**YOUR GOAL**.
Count the lines in the items below that contain the word "tree". Give only the number.

**DATASET CONTENT**.

-- Opening Marker --

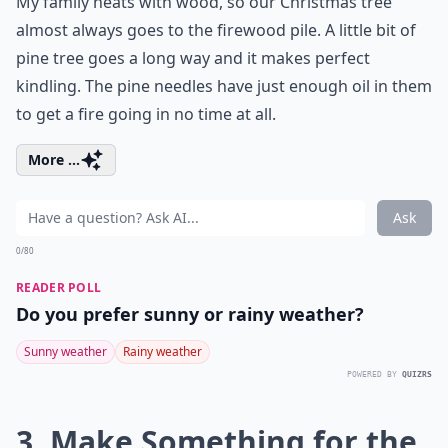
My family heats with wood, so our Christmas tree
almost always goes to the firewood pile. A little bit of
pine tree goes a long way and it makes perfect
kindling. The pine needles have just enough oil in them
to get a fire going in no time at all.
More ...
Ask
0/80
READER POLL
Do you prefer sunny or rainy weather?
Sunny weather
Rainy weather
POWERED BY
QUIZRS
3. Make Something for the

-- Closing Marker --
-- Opening Marker --

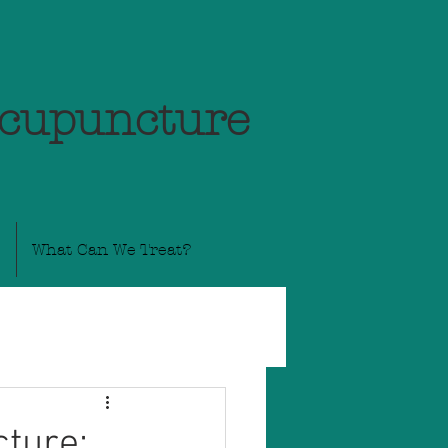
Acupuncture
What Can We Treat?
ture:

-- Closing Marker --

**EXERCISE RESULT**.
2